In August 2025, researchers published findings recovering an LNBA lineage Y. pestis genome from the tooth of a domesticated sheep from the Bronze Age (about 4,000 years ago) in modern-day Russia, confirming sheep as a host in the ancient past and providing evidence that livestock could have played a role in the transmission of the pathogen towards humans.

===Events===

Between 1970 and 2023, 502 cases were reported in the United States, with an average of 7 cases per year. Cases have been found predominantly in New Mexico, Arizona, Colorado, California, Oregon, and Nevada.

In 2008, plague was commonly found in sub-Saharan Africa and Madagascar, areas that accounted for over 95% of the reported cases.

In September 2009, the death of Malcolm Casadaban, a molecular genetics professor at the University of Chicago, was linked to his work on a weakened laboratory strain of Y. pestis. Hemochromatosis was hypothesised to be a predisposing factor in Casadaban's death from this attenuated strain used for research.

On 3 November 2019, two cases of pneumonic plague were diagnosed at a hospital in Beijing's Chaoyang district, prompting fears of an outbreak. The patient was a middle-aged man with fever who had complained of difficulty breathing for some ten days, accompanied by his wife, with similar symptoms. Police quarantined the emergency room at the hospital, and controls were placed on Chinese news aggregators. On 18 November, a third case was reported, in a 55-year-old man from Xilingol League, one of the twelve Mongolian autonomous regions in Northern China. The patient received treatment, and 28 symptomless contacts were placed in quarantine.

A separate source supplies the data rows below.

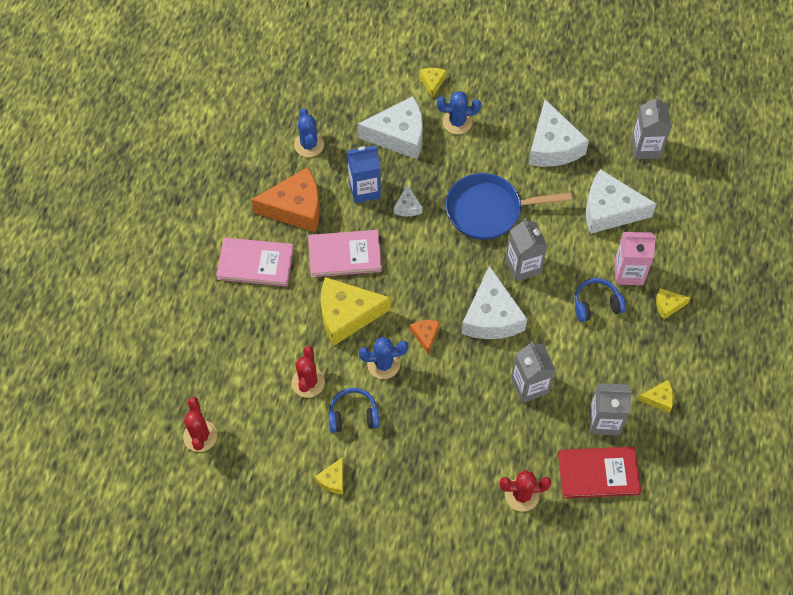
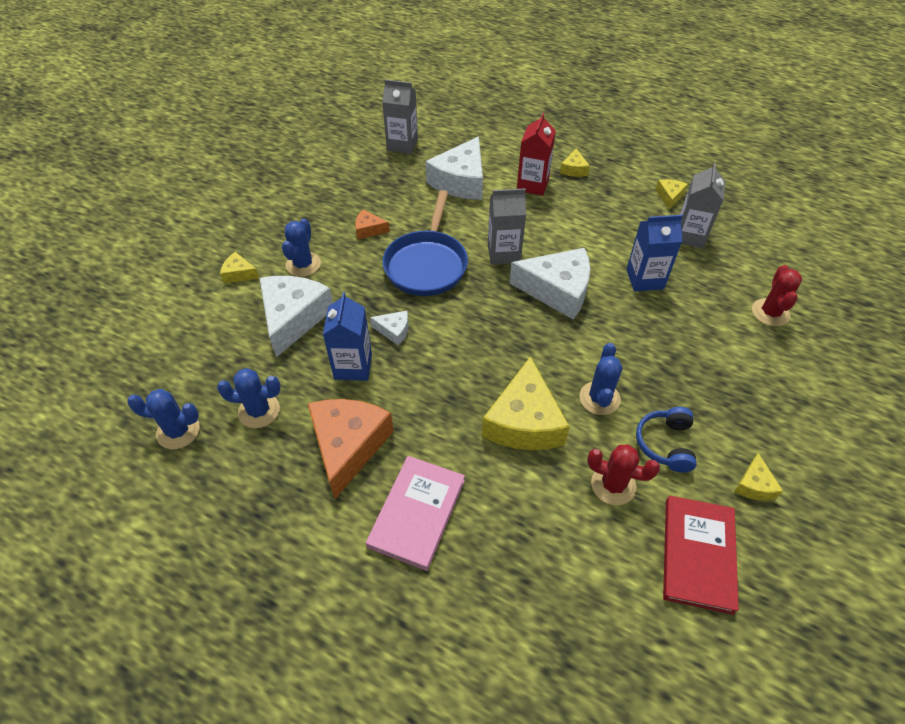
camera: 75 degrees left, 10 degrees down
red cactus [183,397,217,452] -> none
pink book [308,230,382,277] -> none
yellow cheese [315,457,343,494] -> yellow cheese turned 60 degrees clockwise [734,453,783,500]
orange cheese [410,320,440,355] -> orange cheese moved to [355,210,390,239]
grey carton [511,341,556,403] -> blue carton [626,215,683,292]
white cheese [528,99,589,167] -> none
red book [558,447,641,499] -> red book moved to [663,496,739,615]
blue headphones [574,278,626,322] -> none
pink carton [614,232,656,285] -> red carton [517,113,556,196]
none -> blue cactus [127,389,200,449]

In July 2020, officials increased precautions after a case of bubonic plague was confirmed in Bayannur, a city in China's Inner Mongolia autonomous region. The patient was quarantined and treated. According to China's Global Times, a second suspected case was also investigated, and a level 3 alert was issued, in effect until the end of the year. It forbade hunting and eating of animals that could carry plague and called on the public to report suspected cases.